Esta política de neutralidad  enarbolada hoy por los liberacionistas tiene  origen en un documento que el gobierno de Monge distribuyó durante un periplo  realizado por Europa en contra de la guerra en el istmo, durante la década de los 80. Para el analista y  diputado de esa época, Álvaro Montero Mejía, nunca hubo tal neutralidad, sino que fue una especie de cortina de humo del gobierno de Monge para ocultar la ayuda de nuestro país a los «contras» nicaragüenses.

En esa misma época de la declaración de la neutralidad costarricense sucedió el atentado terrorista de La Penca en Nicaragua, contra un grupo de periodistas; en este último perdieron la vida cuatro personas y media docena de ellas fueron heridas.

Para el Secretario General de la Asociación Nacional de Empleados Públicos y Privados (ANEP), Albino Vargas, la sumisión actual de la política exterior costarricense no basta buscarla solo en Washington,  sino también en la marcada influencia que ejercen dentro de los distintos gobiernos, los sectores sionistas.

Según Vargas la intervención militar de la » coalición anglonorteamericana» en Irak, implica una repartición del mundo árabe de la que no están al margen los sionistas y sus enormes  negocios con la guerra.

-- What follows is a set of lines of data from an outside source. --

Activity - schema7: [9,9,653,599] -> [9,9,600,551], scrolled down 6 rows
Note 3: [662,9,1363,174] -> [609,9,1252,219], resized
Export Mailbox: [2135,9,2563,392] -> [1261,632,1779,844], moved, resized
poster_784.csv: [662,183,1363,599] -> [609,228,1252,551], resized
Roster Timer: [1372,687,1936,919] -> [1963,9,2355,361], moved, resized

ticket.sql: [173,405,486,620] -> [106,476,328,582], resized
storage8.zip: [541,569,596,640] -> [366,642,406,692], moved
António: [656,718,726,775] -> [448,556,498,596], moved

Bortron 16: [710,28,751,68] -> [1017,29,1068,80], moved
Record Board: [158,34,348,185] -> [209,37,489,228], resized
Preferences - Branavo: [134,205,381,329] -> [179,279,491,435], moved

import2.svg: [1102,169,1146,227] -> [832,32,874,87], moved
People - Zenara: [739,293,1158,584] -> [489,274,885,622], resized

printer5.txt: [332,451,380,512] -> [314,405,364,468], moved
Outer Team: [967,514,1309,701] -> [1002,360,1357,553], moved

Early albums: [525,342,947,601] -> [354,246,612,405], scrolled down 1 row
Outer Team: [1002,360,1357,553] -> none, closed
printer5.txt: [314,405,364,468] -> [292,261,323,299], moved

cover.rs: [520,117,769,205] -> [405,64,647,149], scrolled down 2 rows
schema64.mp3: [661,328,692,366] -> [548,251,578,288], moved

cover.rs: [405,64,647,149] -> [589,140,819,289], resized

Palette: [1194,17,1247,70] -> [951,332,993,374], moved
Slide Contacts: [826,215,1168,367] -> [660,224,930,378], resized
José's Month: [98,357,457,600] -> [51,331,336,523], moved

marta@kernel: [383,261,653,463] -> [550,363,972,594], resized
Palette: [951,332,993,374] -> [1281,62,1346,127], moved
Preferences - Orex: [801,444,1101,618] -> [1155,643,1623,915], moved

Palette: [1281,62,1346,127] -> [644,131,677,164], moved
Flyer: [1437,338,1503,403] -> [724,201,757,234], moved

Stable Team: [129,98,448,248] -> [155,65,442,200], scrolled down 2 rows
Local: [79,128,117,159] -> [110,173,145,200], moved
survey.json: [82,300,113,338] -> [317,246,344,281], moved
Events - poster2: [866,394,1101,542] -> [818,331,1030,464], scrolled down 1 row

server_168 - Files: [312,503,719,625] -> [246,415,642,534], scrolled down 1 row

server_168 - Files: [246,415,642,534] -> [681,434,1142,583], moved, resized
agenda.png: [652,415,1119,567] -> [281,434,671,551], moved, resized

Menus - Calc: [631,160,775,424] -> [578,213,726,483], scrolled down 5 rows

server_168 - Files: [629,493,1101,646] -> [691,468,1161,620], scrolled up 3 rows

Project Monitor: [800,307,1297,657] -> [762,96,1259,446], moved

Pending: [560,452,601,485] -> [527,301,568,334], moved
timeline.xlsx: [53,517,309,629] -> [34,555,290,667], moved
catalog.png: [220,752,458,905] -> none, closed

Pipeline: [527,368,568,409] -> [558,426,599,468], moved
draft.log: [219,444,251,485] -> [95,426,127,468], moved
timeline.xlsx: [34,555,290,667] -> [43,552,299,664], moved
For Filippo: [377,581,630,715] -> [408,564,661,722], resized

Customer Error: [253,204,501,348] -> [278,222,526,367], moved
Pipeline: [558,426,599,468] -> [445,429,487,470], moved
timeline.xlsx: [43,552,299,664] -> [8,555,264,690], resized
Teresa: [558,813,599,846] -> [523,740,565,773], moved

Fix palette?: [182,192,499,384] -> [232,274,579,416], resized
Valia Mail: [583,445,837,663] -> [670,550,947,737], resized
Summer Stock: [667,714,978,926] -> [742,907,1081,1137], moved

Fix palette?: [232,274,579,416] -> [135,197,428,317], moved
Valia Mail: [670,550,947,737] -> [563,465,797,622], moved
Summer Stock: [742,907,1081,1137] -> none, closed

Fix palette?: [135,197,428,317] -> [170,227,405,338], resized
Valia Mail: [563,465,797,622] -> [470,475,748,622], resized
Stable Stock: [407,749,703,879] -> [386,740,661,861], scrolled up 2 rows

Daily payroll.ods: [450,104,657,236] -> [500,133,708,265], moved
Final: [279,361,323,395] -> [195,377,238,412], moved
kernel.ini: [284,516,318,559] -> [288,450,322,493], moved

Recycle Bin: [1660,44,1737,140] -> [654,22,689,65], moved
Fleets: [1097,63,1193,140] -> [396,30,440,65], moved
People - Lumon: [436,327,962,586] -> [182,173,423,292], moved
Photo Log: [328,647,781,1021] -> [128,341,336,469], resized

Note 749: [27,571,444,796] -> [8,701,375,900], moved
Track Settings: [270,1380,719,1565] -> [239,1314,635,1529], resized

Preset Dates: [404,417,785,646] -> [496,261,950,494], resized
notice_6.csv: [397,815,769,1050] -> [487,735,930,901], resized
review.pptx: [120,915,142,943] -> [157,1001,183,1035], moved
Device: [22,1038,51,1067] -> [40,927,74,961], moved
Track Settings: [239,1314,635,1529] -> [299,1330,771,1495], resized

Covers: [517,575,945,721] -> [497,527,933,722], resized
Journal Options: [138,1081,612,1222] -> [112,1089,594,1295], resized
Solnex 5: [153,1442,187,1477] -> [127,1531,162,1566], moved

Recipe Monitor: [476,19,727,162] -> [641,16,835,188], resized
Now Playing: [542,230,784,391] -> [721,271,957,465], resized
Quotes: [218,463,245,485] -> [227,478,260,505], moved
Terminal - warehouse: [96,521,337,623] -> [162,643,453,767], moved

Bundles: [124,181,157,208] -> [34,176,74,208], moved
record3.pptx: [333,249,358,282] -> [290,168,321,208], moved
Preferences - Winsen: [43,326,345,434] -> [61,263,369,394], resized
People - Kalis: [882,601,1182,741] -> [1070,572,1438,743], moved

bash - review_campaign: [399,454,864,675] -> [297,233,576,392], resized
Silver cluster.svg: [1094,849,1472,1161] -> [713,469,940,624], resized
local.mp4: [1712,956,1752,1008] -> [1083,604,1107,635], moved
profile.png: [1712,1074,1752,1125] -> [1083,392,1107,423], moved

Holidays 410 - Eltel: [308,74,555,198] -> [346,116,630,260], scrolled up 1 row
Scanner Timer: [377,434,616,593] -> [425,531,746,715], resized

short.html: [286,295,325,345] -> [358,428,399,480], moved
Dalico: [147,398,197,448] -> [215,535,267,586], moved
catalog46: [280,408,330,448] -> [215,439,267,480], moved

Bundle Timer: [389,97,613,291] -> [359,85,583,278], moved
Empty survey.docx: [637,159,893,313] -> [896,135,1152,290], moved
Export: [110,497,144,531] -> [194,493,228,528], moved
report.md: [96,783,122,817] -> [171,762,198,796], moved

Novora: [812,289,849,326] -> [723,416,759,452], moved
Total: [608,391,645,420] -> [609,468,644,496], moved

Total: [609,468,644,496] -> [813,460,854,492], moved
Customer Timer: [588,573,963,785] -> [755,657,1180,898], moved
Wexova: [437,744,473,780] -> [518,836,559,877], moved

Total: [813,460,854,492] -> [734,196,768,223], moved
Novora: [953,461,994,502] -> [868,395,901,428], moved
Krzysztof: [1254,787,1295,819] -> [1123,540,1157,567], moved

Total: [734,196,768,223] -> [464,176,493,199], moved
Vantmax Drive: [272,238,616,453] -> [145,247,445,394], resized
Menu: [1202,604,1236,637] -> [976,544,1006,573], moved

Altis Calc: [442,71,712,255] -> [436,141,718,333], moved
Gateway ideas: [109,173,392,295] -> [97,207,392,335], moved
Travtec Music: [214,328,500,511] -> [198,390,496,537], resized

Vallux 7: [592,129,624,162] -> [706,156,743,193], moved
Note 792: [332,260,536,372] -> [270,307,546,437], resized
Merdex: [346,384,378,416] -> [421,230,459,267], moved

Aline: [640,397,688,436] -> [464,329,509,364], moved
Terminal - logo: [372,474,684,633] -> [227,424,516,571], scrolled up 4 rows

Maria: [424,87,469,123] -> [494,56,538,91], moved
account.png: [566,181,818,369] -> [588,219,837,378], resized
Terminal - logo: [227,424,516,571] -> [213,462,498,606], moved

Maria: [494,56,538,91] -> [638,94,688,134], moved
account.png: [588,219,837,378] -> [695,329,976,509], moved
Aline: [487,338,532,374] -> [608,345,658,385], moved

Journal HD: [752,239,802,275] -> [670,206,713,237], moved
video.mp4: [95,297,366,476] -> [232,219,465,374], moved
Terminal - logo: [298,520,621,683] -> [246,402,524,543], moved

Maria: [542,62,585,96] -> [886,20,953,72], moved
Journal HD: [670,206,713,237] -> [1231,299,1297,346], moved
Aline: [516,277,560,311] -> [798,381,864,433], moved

Para Vargas, Arce y Contreras el gran dilema es el futuro del derecho internacional y de las Naciones Unidas. Los tres coincidieron en  que el derecho internacional es el del más fuerte militarmente hablando y que la ONU está reducida a repartir alimentos y regalar agua.

«Los costarricenses deberíamos contribuir  a la recomposición de la ONU como centro para dirimir problemas, enaltecer la vida y la dignidad  e impulsar el desarrollo; jamas de apoyar la guerra, la muerte  y legitimar intervenciones militares, sea cual  sea el pretexto» , concluyó Vargas.